Reliable monolayer-template patterning of SnO2 thin films from aqueous solution and their hydrogen-sensing properties

We demonstrate a novel lithographic technique utilizing a solvent to fabricate a chemically based semicondutor microdevice from an aqueous solution. According to this technique, SnO2 thin film could be integrated onto predefined sites on a SiO2/Si wafer. A patterned octadecyltrimethoxysilane self-assembled monolayer (ODS-SAM) was prepared by vacuum ultraviolet (VUV) irradiation through a photomask to use as a template for the fabrication of a micropatterned SnO2 thin film on the SiO2/Si surface.
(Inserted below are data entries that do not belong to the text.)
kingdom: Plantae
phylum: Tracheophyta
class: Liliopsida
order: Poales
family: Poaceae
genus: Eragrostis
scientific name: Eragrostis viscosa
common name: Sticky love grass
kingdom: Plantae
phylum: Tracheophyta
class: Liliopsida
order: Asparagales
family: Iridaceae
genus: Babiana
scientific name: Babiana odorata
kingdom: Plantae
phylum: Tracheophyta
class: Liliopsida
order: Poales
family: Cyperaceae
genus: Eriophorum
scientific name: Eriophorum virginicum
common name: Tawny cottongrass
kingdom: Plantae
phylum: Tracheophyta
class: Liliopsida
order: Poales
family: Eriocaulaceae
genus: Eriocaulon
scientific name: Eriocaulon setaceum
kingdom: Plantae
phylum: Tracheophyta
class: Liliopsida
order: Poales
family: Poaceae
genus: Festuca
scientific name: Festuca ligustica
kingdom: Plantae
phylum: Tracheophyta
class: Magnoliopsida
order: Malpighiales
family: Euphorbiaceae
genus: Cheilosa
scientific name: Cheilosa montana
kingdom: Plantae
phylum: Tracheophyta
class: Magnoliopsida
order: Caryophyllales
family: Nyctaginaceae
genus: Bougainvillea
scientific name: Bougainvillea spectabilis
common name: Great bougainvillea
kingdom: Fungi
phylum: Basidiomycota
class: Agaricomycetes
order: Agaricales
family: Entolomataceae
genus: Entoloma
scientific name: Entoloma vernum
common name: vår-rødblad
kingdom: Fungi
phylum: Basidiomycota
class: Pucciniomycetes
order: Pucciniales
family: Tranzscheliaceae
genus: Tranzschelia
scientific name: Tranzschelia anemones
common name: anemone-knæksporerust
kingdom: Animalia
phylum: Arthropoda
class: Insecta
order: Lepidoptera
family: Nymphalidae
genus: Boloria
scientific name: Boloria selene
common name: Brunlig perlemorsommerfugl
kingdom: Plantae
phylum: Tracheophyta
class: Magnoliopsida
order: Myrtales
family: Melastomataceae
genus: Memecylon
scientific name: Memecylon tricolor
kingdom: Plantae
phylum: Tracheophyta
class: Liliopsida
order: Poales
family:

A Sn-based thin film was then deposited onto the entire surface of the ODS template from the aqueous solution containing 0.03 mol L-1 of SnCl2.2H(2)O at 60degreesC for 16h in an ambient atmosphere. The thin film deposited on the methyl terminated area of the template then peeled using an ultrasonic rinse in anhydrous toluene for 30 min, while the film deposited on the silanol area remained intact and undamaged. Rinsing in hydrophilic solvents did not facilitate peeling of the thin film from the methyl-terminated area. We succeeded by this process in obtaining a high-resolution, micropatterned Sn-based thin film on an ODS-SAM template on Si. The as-deposited film was composed of fine Sn-based particles. The sensitivity of this SnO2 thin film to H-2 gas increases linearly with improving crystallinity. The effectiveness of anhydrous toluene as a rinse in solution lithography is discussed from the viewpoint of the high hydrophobic affinity between the rinse solvent and the terminal groups in the monolayer template.